David Wolfe Design provided pricing for tooling, fixtures, and parts under three different scenarios—thermoforming, urethane molding, and injection molding.

“We advised them of the benefits and shortcomings of each process,” Pryor wrote. “In the end, it made sense for them to choose an injection molded shell that was trimmed in the same manner as a thermoformed or urethane part would be.”

David Wolfe Design built a mold that used DWD’s air poppets. The mold, therefore, only needed the cavity and core block, without requiring an ejector box or pins. This allowed the pricing to be significantly lower than it would have been for a fully automatic mold, Pryor explained.

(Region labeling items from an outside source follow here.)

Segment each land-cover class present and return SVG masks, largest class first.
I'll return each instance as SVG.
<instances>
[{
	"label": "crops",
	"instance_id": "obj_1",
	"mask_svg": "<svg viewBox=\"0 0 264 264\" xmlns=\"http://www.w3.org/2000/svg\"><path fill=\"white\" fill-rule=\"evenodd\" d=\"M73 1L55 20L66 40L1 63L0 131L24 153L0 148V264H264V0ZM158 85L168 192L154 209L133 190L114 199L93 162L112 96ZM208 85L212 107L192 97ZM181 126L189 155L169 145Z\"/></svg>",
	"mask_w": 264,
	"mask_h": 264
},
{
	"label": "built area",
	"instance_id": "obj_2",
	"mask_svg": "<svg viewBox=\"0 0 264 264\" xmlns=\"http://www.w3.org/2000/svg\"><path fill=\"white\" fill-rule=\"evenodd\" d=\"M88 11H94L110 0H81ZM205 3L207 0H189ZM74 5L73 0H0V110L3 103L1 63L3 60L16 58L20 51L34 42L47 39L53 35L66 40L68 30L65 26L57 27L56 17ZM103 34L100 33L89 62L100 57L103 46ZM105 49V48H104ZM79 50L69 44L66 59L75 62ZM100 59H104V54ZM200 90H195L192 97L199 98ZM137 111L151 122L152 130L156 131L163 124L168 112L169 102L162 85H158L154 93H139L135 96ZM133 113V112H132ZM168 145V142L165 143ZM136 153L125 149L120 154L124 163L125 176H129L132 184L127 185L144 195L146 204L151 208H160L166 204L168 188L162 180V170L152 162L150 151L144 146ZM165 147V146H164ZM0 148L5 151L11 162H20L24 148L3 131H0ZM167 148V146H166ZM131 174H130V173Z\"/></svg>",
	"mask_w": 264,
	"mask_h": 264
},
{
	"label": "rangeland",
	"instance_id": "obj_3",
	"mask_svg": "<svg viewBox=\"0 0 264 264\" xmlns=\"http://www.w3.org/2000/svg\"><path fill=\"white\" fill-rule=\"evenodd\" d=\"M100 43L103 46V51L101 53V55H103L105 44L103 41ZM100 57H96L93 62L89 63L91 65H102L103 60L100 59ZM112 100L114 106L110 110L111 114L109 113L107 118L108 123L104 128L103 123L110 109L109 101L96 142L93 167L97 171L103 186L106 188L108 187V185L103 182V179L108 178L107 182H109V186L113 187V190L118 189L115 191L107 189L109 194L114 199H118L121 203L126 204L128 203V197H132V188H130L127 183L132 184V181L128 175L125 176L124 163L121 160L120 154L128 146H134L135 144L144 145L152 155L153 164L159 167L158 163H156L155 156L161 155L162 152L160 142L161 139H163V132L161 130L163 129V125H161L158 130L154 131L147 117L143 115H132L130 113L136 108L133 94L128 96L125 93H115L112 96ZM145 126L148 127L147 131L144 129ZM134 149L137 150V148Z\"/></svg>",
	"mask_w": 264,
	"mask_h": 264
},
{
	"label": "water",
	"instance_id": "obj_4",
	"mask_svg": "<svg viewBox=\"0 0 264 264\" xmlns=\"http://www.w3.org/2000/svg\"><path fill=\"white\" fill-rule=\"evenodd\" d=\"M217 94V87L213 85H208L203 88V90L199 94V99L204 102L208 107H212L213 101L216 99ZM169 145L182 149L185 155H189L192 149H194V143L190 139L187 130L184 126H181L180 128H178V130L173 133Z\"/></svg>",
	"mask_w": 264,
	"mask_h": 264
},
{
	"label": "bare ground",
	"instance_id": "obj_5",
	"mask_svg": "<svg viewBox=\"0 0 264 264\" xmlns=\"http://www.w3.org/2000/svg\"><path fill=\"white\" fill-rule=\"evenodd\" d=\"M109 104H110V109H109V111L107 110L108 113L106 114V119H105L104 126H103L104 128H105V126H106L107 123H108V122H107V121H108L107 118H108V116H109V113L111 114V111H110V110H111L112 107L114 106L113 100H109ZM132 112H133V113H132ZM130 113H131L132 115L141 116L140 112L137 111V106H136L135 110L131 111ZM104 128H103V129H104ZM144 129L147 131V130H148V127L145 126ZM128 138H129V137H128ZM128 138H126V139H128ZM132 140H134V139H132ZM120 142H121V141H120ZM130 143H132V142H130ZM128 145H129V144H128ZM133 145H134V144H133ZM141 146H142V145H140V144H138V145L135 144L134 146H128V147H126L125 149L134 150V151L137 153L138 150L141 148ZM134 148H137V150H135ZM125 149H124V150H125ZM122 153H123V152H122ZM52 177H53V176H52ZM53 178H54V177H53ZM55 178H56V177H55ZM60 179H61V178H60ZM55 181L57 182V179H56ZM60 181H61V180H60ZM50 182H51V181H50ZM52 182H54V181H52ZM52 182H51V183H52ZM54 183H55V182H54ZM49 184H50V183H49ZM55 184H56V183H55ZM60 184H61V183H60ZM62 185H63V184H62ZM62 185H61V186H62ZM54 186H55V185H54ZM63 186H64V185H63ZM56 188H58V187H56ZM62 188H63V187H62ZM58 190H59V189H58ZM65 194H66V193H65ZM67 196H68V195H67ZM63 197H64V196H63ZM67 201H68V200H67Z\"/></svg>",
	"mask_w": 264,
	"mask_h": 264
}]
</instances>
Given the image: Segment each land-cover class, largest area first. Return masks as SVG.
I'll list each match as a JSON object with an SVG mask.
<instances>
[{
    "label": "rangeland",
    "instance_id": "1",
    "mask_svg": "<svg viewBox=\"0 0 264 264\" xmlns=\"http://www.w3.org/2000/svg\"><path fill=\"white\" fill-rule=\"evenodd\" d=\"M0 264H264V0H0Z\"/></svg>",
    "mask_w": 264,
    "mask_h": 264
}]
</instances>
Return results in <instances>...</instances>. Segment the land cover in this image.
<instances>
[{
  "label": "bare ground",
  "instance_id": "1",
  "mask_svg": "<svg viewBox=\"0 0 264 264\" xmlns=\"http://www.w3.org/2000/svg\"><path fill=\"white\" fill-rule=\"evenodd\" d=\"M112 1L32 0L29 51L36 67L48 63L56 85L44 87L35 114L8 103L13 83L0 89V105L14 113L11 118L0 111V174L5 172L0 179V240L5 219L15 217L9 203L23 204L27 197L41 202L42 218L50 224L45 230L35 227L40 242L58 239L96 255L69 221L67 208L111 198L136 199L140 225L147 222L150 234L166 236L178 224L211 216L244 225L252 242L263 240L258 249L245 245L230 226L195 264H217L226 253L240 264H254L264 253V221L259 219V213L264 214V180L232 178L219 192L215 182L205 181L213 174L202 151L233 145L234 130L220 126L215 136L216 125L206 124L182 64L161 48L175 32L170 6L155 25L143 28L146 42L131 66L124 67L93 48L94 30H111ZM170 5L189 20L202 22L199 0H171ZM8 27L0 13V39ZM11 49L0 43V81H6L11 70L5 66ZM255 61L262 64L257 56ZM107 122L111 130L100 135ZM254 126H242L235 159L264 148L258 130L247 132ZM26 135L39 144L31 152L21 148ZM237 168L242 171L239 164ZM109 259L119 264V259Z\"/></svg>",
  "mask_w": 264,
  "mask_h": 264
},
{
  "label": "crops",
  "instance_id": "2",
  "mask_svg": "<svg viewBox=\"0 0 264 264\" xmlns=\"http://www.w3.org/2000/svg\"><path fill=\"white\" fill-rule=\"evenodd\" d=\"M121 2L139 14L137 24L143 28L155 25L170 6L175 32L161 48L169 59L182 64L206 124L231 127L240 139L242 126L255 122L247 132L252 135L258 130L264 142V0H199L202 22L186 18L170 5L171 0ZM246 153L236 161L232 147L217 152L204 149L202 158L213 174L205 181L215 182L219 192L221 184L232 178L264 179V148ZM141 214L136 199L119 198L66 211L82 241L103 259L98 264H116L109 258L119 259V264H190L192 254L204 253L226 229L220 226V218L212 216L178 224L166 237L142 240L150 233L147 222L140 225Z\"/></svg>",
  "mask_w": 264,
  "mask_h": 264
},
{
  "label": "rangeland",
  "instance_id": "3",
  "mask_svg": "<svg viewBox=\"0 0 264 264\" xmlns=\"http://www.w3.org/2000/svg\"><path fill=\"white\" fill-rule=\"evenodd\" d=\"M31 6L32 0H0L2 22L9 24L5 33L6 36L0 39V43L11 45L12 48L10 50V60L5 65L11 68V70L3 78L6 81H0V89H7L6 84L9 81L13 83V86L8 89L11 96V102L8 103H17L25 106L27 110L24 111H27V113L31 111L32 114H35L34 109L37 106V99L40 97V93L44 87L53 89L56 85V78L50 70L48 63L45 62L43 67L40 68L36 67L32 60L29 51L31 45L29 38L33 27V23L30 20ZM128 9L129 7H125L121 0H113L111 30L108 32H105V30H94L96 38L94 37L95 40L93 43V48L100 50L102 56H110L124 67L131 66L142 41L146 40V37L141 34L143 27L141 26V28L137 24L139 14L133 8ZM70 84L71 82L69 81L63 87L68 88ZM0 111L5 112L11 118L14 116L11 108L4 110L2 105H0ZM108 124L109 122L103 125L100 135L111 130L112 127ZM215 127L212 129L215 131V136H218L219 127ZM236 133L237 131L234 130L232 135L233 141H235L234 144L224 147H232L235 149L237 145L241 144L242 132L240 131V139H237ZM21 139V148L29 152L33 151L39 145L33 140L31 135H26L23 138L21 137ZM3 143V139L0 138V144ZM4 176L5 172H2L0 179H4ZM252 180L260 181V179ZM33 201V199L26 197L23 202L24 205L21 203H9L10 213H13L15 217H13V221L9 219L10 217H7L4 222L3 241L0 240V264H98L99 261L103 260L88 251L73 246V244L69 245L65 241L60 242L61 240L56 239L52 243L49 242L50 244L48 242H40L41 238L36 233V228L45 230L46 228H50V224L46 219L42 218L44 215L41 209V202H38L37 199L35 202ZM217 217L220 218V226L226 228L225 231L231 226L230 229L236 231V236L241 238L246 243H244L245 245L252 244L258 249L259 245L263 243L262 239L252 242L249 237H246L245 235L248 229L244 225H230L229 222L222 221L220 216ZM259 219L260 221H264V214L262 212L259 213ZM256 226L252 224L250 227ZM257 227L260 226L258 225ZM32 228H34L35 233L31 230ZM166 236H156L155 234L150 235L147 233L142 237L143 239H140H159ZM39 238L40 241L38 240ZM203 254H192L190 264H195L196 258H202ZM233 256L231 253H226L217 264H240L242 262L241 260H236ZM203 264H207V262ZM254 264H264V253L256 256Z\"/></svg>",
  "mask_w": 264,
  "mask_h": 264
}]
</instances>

After the customer chose to go with the injection molding process, DWD was able to build the mold, mold the parts, and trim the parts on its 5-axis router. Later, the holes and openings needed to be relocated on the part.

“By modifying our program, the change was relatively inexpensive. Had the mold been a fully automatic tool with slides, we would have had to produce a new set of slides,” Pryor noted. “The part has now been in production for 12 years, with only minor costs for maintenance.”